3. Plaintiff has filed a memorandum of objections appealing against the Subordinate Judge's order that he must deposit half the purchase money. I do not think that Leslie (R.), Ltd. v. Shiell  3 K.B. 607 and Guruswamy Pantulu v. Lall kha-janchee  10 L.W. 225, on which Mr. Somayya has relied to show that a defendant who when a minor has obtained money on loan or mortgage by representing himself as a major cannot be compelled to refund it. are of much interest in connexion with this aspect of the present case. Here plaintiff comes to Court and asked for relief by way of a declaration that Ex. 1 is void so far as it relates to his share of the property, and under Section 41 of the Specific Belief Act that relief may be granted to him on the condition that he makes such compensation to defendant as justice may require. Mallacheruvu Baghavayya v. Mallacheruvu Subbayya  7 L.W. 124 is authority for that if any is required. Nor is it necessary in my opinion to attempt to trace in any detail where the purchase money for plaintiff's share of the property went or to attempt in such a case as this to distinguish between restitution and repayment. The Subordinate Judge has round that except an advance payment of Rs. 100 mide to plaintiff's brother the whole of the purchase money was paid to plaintiff and his brother jointly and that ,plaintiff derived full benefit from the purchase money. In the circumstances the fact that the disposal of Rs. 400 out of the total purchase money Rs. 2,500 has not been shown by the evidence does not affect the propriety of the latter finding. An attempt has been made on plaintiff's behalf to question this finding at the hearing in other respects ; but as plaintiff has not had the evidence printed 'he cannot succeed in that attempt. Since the date of Ex. 1 plaintiff and his brother have become divided and plaintiff is in possession of his share of the family property. In the circumstances the Subardinate Judge's juridiction to make plaintiff's success in the case conditional on his payment of the Rs. l,250 appears just and proper. The objection in regard to mesne profits which has been raised in plaintiff's memorandum, has not been argued before me.

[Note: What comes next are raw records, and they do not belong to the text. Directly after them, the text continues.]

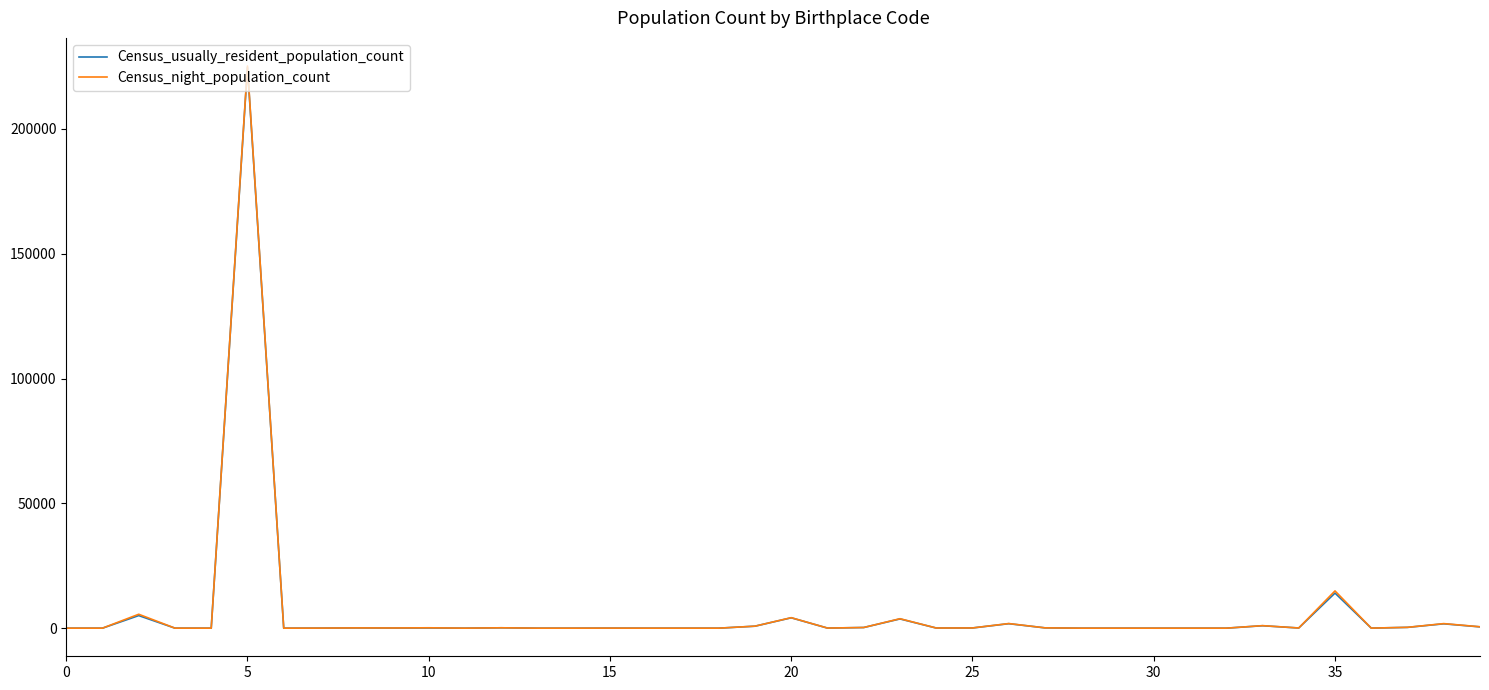

What is the difference between the second highest and minimum values in the Census_night_population_count series?

14926.2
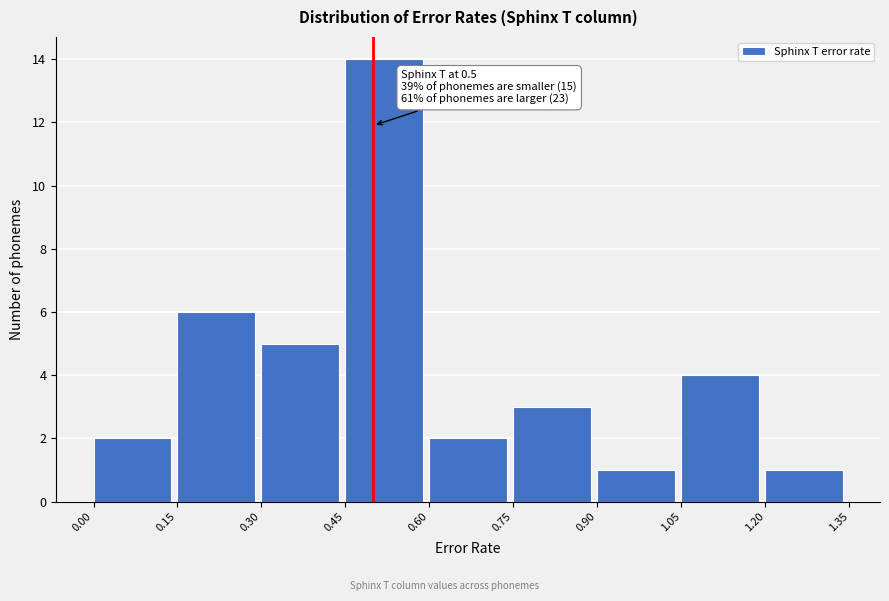

Over which range of the x-axis is the bar tallest?

0.45 to 0.60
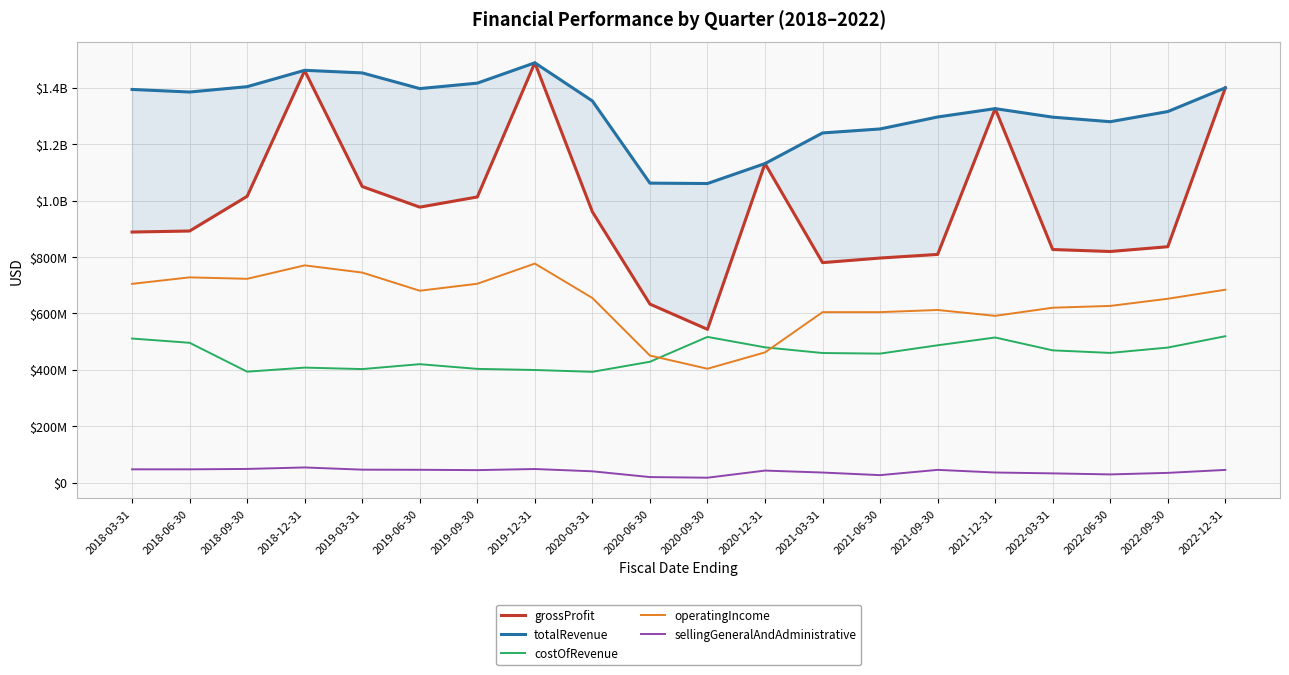

True or false: totalRevenue and grossProfit intersect in this chart.

False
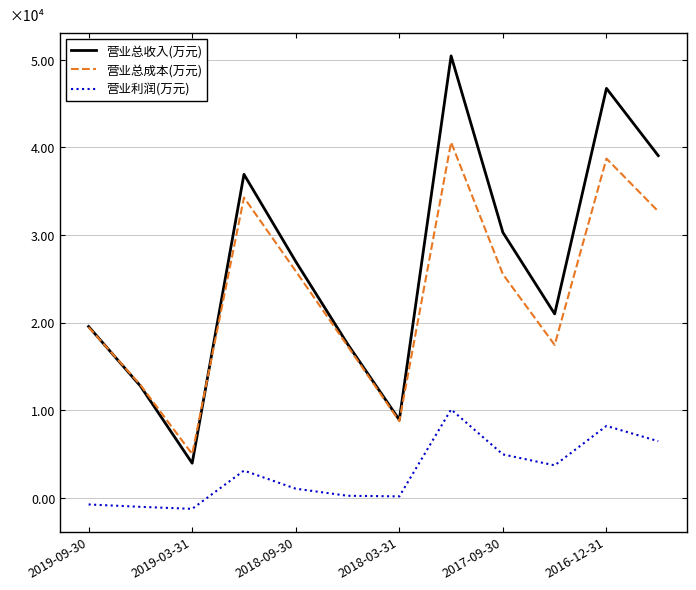

Which series has the largest total across all categories?

营业总收入(万元)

4. An additional ground of appeal has been filed subseqently by defendant to the effect that plaintiff should have been directed also to pay him Rs. 150, half the amount spent by defendant in improving the land while in his possession since the date of Ex. 1. About this there is only the vague evidence of defendant himself, unsupported by any accounts. The point does not appear to have been urged before the Subordinate Judge. I see no sufficient reason to interfere with the Subordinate Judge's decision in this respect.
5. Both the appeal and the memorandum of objections are dismissed with costs.